Meanwhile, I've fallen completely in love with Cheers. Just over a week later and I'm almost done the third season. It's everything I wanted from Mary Tyler Moore, and everything I want from a sitcom in general. And on top of that, it's just so hilarious. It gives me these big belly laughs I rarely get from TV shows. At first I was dreading having to slog through all eleven seasons, but now I kinda wish it wouldn't end.
Friday, 28 October 2011
So I put Mary Tyler Moore on hold a couple of weeks ago, not intentionally, but more gradually due to increasing boredom with the show. Not that it’s gotten bad or anything, but I’m feeling my relationship with it becoming a bit more tenuous. Season 4 I feel was the absolute pinnacle of the show, a truly wonderful set of episodes with every major character in the show making appearances, and always being used properly. Now, at the start of season 6, both Rhoda and Phyllis are gone, and the show is suffering without them. I started missing Rhoda a season ago, and it’s only gotten worse since then. She really was a perfect foil for Mary, and their chemistry together was truly wonderful to watch. They sparkled onscreen, and made you believe that they really were best friends. When the show tried to fill Rhoda’s place with Georgette, I had mixed feelings. I do love Georgette, and I was excited to see her in a more recurring role, but as a best friend, she doesn’t work. Her best scenes tended to center on her interactions with Rhoda, her the naive optimist and Rhoda the world-weary cynic. Without Rhoda, Mary and Georgette are just a pair of well-meaning, nice people, and their interactions tend to devolve more into “Georgette says something silly, Mary gives a reaction shot” in order to keep them funny.

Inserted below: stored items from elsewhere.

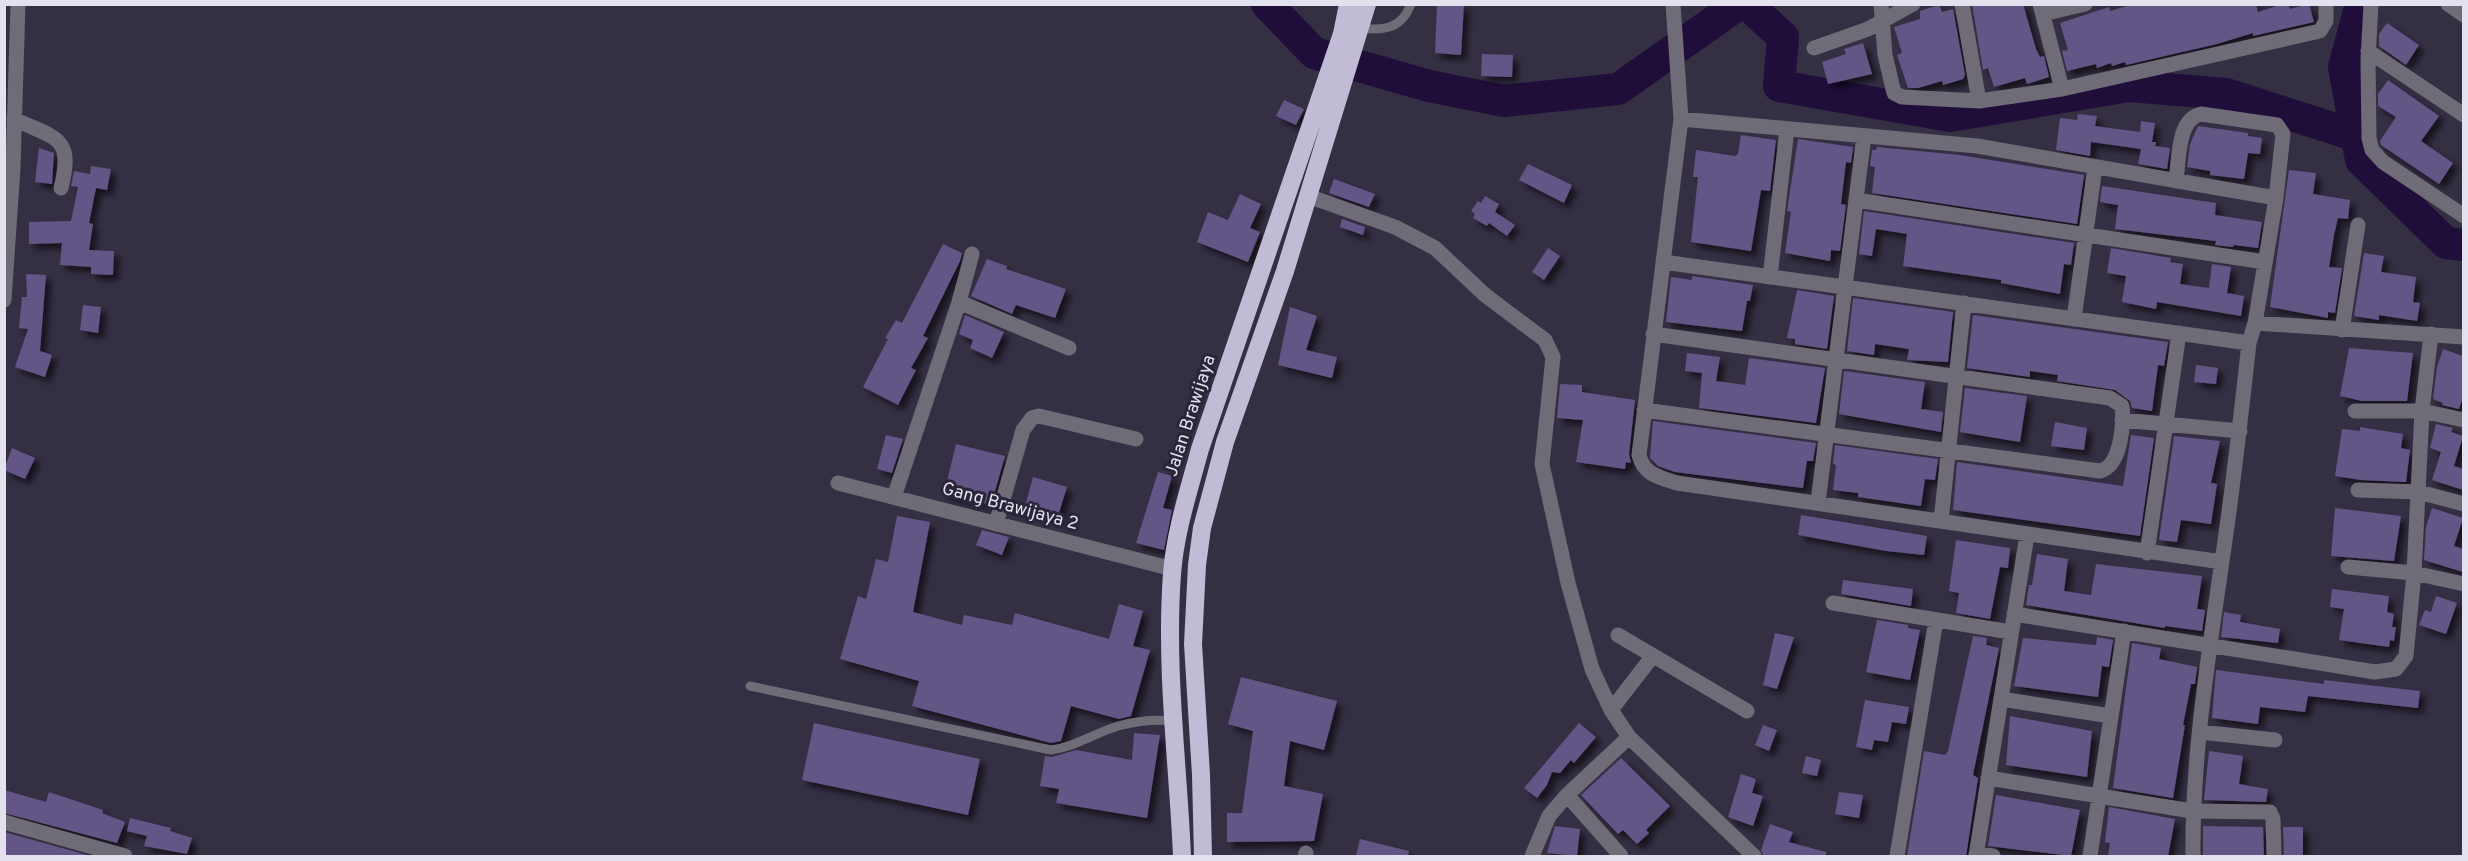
<svg xmlns="http://www.w3.org/2000/svg" width="2468" height="861" font-family="Overpass,sans-serif">
<style>
.lines{fill:none;stroke-linecap:round;stroke-linejoin:round}
.river{stroke:#200e3a;stroke-width:32}
.building{fill:#635486;filter:url(#shadow)}
.lane{stroke:#6f6c77;stroke-width:9}
.street{stroke:#6f6c77;stroke-width:15}
.highway{stroke:#c2bbd6;stroke-width:18}
.labels{text-anchor:middle;dominant-baseline:central;stroke-width:6;stroke-linejoin:round;paint-order:stroke}
.street-label{font-size:18px;fill:#e4e1ef;stroke:#2b2539}
</style>
<defs>
<filter id="shadow"><feDropShadow dx="5.5" dy="5.5" stdDeviation="3" flood-color="#0009"/></filter>
</defs>
<rect width="100%" height="100%" fill="#352f44"/>
<g class="lines">
<path class="river" d="M1267,4L1314,53L1429,86L1504,101L1618,89L1739,4
M1747,4L1783,37L1779,86L1950,116L2129,86L2226,94L2357,136
M2361,4L2344,67L2361,160L2446,243L2464,245"/>
</g>
<path class="building" d="M1437,4H1464L1461,55L1435,53Z
M1972,4H2023L2036,49L2040,57L2044,56L2049,77L2027,84L2025,78L1994,87L1988,68L1983,70Z
M2134,4H2256L2258,12L2283,4H2288L2290,9L2309,4L2314,22L2253,36V33L2217,44L2126,65L2125,62L2112,66L2111,63L2097,68L2096,64L2067,71L2062,51L2068,50L2060,23L2109,7L2110,11Z
M1939,5L1942,12L1953,9L1965,75L1963,79L1943,85L1942,81L1918,88H1908L1897,55L1902,53L1894,27L1920,19V11Z
M2387,23L2419,45L2406,65L2379,46V34Z
M1863,43L1872,74L1828,84L1822,62L1846,54L1844,49Z
M1482,54L1513,55L1512,77L1481,76Z
M2388,80L2439,116L2421,141L2453,163L2439,184L2381,145L2380,141L2396,117L2378,106V94Z
M1284,100L1304,109L1296,125L1276,116Z
M2078,114L2097,116L2095,126L2140,132L2141,121L2155,123L2152,142H2156L2155,146L2170,148L2167,169L2138,164L2141,149L2091,142L2090,156L2056,150L2060,118L2077,120Z
M2198,126L2248,133V136L2262,138L2260,154L2248,153L2244,179L2210,175V171L2187,167L2190,144Z
M1741,135L1776,140L1770,191L1761,190L1751,251L1691,242L1698,177H1693L1696,150L1735,156L1738,154Z
M1798,139L1853,147L1851,163L1846,162L1841,204L1846,205L1840,251L1831,250L1830,261L1785,253L1791,212L1787,211Z
M1877,147L1960,155L2084,175L2077,224L1872,193L1875,167L1870,166L1872,150H1876Z
M39,148L54,153L52,184L35,182Z
M1528,164L1572,185L1564,203L1519,180Z
M91,166L111,169L107,190L96,188L89,223L93,224L89,250L114,251L113,275L91,274V267L60,265L62,243L29,244V222L71,221L78,187L71,186L74,171L90,174Z
M2289,170L2316,173L2313,194L2350,200L2348,219L2338,218L2334,235L2329,267L2342,268L2335,313L2328,312V318L2270,307Z
M2103,178L2102,186L2216,203L2215,215L2262,222L2258,248L2234,245L2233,247L2215,245L2216,241L2115,229L2118,205L2100,202Z
M1334,179L1375,194L1369,207L1329,193Z
M1240,194L1261,204L1250,228L1260,232L1248,262L1197,242L1208,212L1228,220Z
M1485,196L1499,204L1495,212L1515,225L1507,236L1489,223L1487,226L1473,218L1475,214L1471,211L1478,201L1481,203Z
M1864,211L2074,243L2071,265L2064,264L2060,294L2001,283V280L1903,266L1907,234L1876,229L1872,256L1859,254Z
M1342,219L1365,227L1363,235L1340,227Z
M943,244L962,253L960,261L923,336L928,338L911,368L916,370L898,405L863,387L888,339L885,338L896,320L902,323Z
M1548,248L1560,256L1544,280L1532,272Z
M2111,248L2171,258L2170,262L2183,264L2180,284L2209,288L2212,264L2231,267L2227,293L2244,296L2241,316L2157,302L2156,309L2122,302L2126,276L2107,273Z
M2364,253L2384,256L2381,272L2416,277L2413,302L2420,303L2417,321L2379,315V320L2354,316Z
M987,259L1007,266L1006,269L1066,289L1055,318L1016,305L1012,314L971,296Z
M26,274L46,275L40,351L52,355L45,377L15,367L28,329L19,328L22,297H27Z
M1692,276L1753,285L1750,301H1747L1742,331L1666,322L1671,277L1692,280Z
M1797,290L1834,296L1827,349L1795,344V339L1787,338Z
M1853,298L1953,312L1948,362L1907,360L1909,349L1875,344L1874,355L1847,351Z
M83,305L101,307L98,333L80,330Z
M1290,307L1317,316L1306,350L1337,357L1332,378L1278,365Z
M965,315L1004,332L992,358L970,348L973,340L959,334Z
M1973,315L2168,342L2164,366L2158,365L2152,411L2132,408L2130,401L2115,390L2057,381L2058,375L2030,371V377L1967,368Z
M2349,348L2413,353L2407,401H2362L2340,396Z
M2443,349L2463,356V397L2459,409L2442,405L2443,403L2433,399L2437,367Z
M1687,353L1720,357L1716,381L1745,385L1749,358L1825,368L1816,423L1699,408L1702,373L1685,371Z
M2196,365L2218,368L2216,384L2194,382Z
M1844,371L1925,382L1921,409L1943,412L1941,432L1839,414Z
M1560,384L1582,385V392L1635,400L1629,454L1631,463L1626,462L1625,469L1576,462L1583,420L1557,418Z
M1965,388L2027,396L2020,442L1960,432Z
M1653,421L1816,443L1813,461H1807L1803,488L1675,472L1658,466L1650,458Z
M2055,422L2087,428L2084,450L2051,446Z
M2436,424L2453,428L2451,432L2463,436L2454,466L2463,469V490L2432,480L2441,452L2430,448Z
M2360,427L2403,434L2401,448L2410,450L2406,482L2361,480L2335,476L2342,429L2360,431Z
M886,435L903,439L892,473L877,469Z
M2131,435L2154,438L2140,536L1953,510L1957,462L2123,486Z
M2174,436L2220,441L2211,483L2217,484L2211,524L2181,520L2177,542L2159,540Z
M956,444L1005,456L991,505L944,494Z
M1835,445L1938,459L1935,480L1925,479L1921,506L1858,497V493L1833,490L1836,465L1833,464Z
M12,448L35,458L25,479L4,470Z
M1158,472L1172,476L1163,508L1172,510L1164,550L1136,543Z
M1033,477L1067,487L1058,516L1025,507Z
M2335,508L2401,516L2394,561L2331,556Z
M2432,508L2463,518L2454,546L2463,549V572L2424,560L2426,527Z
M1801,515L1927,536L1924,555L1886,551L1798,535Z
M897,516L930,522L913,612L962,625L964,615L1012,625L1015,613L1109,639L1119,604L1143,611L1133,646L1150,650L1131,716L1119,719L1071,706L1061,741L1051,743L912,706L919,681L840,659L858,596L866,599L876,559L888,562Z
M982,530L1009,537L1002,555L976,545Z
M1956,540L2010,548L2008,568L2000,567L1990,619L1956,613L1959,593L1949,591Z
M2037,554L2068,559L2064,591L2091,595L2096,564L2202,576L2197,609L2205,610L2202,631L2165,626V628L2026,605L2029,585H2032Z
M1843,580L1913,589L1911,606L1841,594Z
M2332,589L2389,596L2387,612L2394,614L2392,627H2396L2394,641L2390,640L2389,647L2339,640L2344,609L2330,607Z
M2436,596L2457,603L2446,634L2419,625L2425,610L2431,612Z
M2224,612L2241,615L2240,622L2280,629L2278,643L2221,637Z
M1877,620L1908,625V628L1920,630L1910,680L1866,672Z
M1775,633L1794,637L1777,689L1763,685Z
M1973,636L1987,638L1986,645L1999,648L1973,775L1978,778L1966,856H1907L1924,751L1945,755L1948,751Z
M2097,637L2113,640L2109,667L2102,666L2098,697L2014,686L2023,638L2096,645Z
M2132,643L2161,648L2159,659L2197,667L2195,684H2191L2183,725H2185L2173,798L2113,788Z
M2216,670L2324,684V680L2420,691L2418,708L2308,696L2305,712L2260,707L2258,724L2212,718Z
M1241,677L1337,701L1324,750L1290,741L1284,786L1323,794L1314,841L1227,842V813H1242L1253,731L1228,724Z
M1865,700L1909,707L1906,724L1892,722L1888,742L1874,740L1872,750L1856,747Z
M2010,716L2092,731L2087,777L2006,765Z
M814,723L980,759L968,815L802,780Z
M1579,723L1596,737L1574,763L1571,760L1560,773L1552,772L1547,785L1537,798L1524,788Z
M1763,725L1777,730L1769,751L1755,745Z
M1134,733L1160,735L1147,818L1056,803L1059,789L1040,786L1045,756L1052,757L1076,750L1132,760Z
M2209,751L2243,756L2239,784L2268,789L2266,802L2204,800Z
M1806,756L1821,760L1817,776L1802,773Z
M1621,758L1670,806L1646,830L1649,833L1637,844L1623,830L1618,834L1581,795Z
M1741,774L1756,779L1752,793L1763,796L1753,826L1728,817Z
M4,790L46,802L49,792L103,810L102,813L125,822L117,843L4,813Z
M1839,792L1863,795L1859,818L1835,814Z
M1996,795L2080,810L2071,856L1988,846Z
M2109,807L2175,819L2168,856H2108L2110,843L2105,842Z
M130,818L171,828L170,831L192,838L187,854L144,846L147,836L127,831Z
M1770,824L1793,832L1789,842L1826,852V856H1764L1761,850Z
M1555,826L1580,829L1577,856L1547,853Z
M2203,826L2263,827L2264,856H2203Z
M2283,827H2303V856H2284Z
M4,832L91,856H4Z
M1360,839L1409,851L1408,856H1356Z"/>
<g class="lines">
<path class="lane" d="M1362,28C1385,31 1402,28 1411,4
M750,686L1051,750C1075,747 1095,733 1118,726C1136,721 1156,719 1174,721"/>
<path class="street" d="M1673,4L1681,119L1639,455C1644,475 1659,477 1677,483L2222,562
M1881,4L1885,55L1894,93L1902,97L1979,101L2062,89L2320,31L2326,21V4
M1962,4L1979,101
M2040,4L2062,89
M2371,4L2368,60L2369,138L2372,150L2383,162L2464,216
M2448,4L2464,15
M2043,14L2085,4
M1814,48L1868,29L1913,4
M2368,51L2464,115
M14,119C56,139 74,136 61,188
M1681,119L1977,146L2276,198
M2176,181C2179,161 2177,119 2201,114L2277,125L2283,134L2276,198L2255,323L2249,343C2241,416 2233,489 2222,561C2208,659 2192,757 2193,856
M1308,196L1395,227L1435,248L1485,295L1545,340L1553,357L1542,464L1568,583L1592,669L1611,710L1629,737L1754,856
M1856,200L2265,262
M1663,262L2249,343
M1770,277L1787,129
M4,300L13,168L18,4
M959,302L1069,348
M2074,319L2095,167
M2255,323L2464,337
M2342,330L2358,225
M1644,410L2100,471C2121,466 2124,424 2122,406L2110,398L1653,334
M2355,411H2422L2464,420
M2122,420L2240,431
M838,483L1173,569
M2358,490L2419,492L2464,504
M894,497L959,302L972,254
M1818,502L1864,136
M1941,521L1964,303
M996,524L1023,430L1032,418L1039,416L1136,439
M2147,553L2179,333
M2348,567L2414,573L2464,584
M1833,603L2011,632
M2014,614L2375,672L2396,669L2406,656L2414,573L2422,411L2431,334
M1618,635L1747,711
M2001,699L2111,716
M1611,710L1652,657
M2200,732L2275,740
M1988,778L2192,811L2270,812L2273,819L2274,856
M1567,795L1629,737
M4,822L125,856
M1976,854L1993,856
M1305,856L1306,853
M1532,856L1549,816L1567,795L1621,856
M1897,856L1936,620
M1976,856L2027,535
M2090,856L2124,631"/>
<path class="highway" d="M1182,856C1178,763 1165,668 1172,574C1175,532 1189,490 1200,449L1342,34L1348,4
M1203,856L1201,775L1193,644L1197,565L1202,528L1225,442L1285,271L1367,4"/>
</g>
<g class="labels">
<g class="street-label">
<text transform="translate(1191 416) rotate(-72)">Jalan Brawijaya</text>
<text transform="translate(1010 507) rotate(15)">Gang Brawijaya 2</text>
</g>
</g>
<rect width="2468" height="861" fill="none" stroke="#e4e1ef" stroke-width="12"/>
</svg>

Season 4’s other new character, Sue Ann, worked in small doses as a wacky side character. The show’s attempts to broaden her and guide her into being Mary’s friend over the past two seasons seemed to be out of obligation more than anything else. With Mary’s home life less interesting than before, the show has shifted even more of its action to the workplace, and the storylines there are starting to show their age. Mary’s coworkers (especially Ted) are becoming even more exaggerated, and it’s becoming more and more difficult to give the show my full attention. It’s nowhere near bad, of course, but the magic I felt back in seasons 3 and 4 is gone, and the show’s more of a chore to watch now than anything else. I took a similar break at the start of season 2, when the show wasn’t picking up from its season 1 malaise as fast as I was hoping it would. Hopefully I can come back to it with fresher eyes and enjoy the last two seasons. I’m obviously not gonna drop it entirely so close to the end. But I’ve been needing something more exciting to watch recently.
Friday, 16 September 2011
Thursday, 8 September 2011
Late season 4 now and Mary Tyler Moore has become the wonderful show I hoped it would. All the stories are now character-driven and the show has started exploring the relationships between the characters in a serious, mature way. Each character gets a fair portrayal, even Ted and, increasingly, Georgette. And my god is it funny. "Better Late... That's a Pun... Than Never," the episode I just watched, began with a long scene of Mary and Rhoda making each other giggle, then turned into a straight drama halfway through and in the end actually resolved the "Mary gets fired" plotline in a believable way. And that wasn't even my favourite episode so far this season. "Happy Birthday, Lou!" was perfect from start to finish, and the rest of the season isn't far behind. I didn't see it in season 1, but now I understand why the show has become such a tentpole for quality sitcoms. I can see its fingerprints everywhere.
Friday, 29 July 2011
A bit into season 2 and Mary Tyler Moore is really figuring out what it wants to do. Most first season episodes had a really irritating formula where Mary would meet some man, the plot would strain itself to focus on him, and the show would find some reason to make him undesirable. Now Mary's beginning to be less receptive to the notion of finding a man, any man, and the plots are really being positively affected by that. More storylines are set in the office, and, while still completely episodic, the show has started bringing back guest stars in surprising ways. I'm excited for where it'll go!!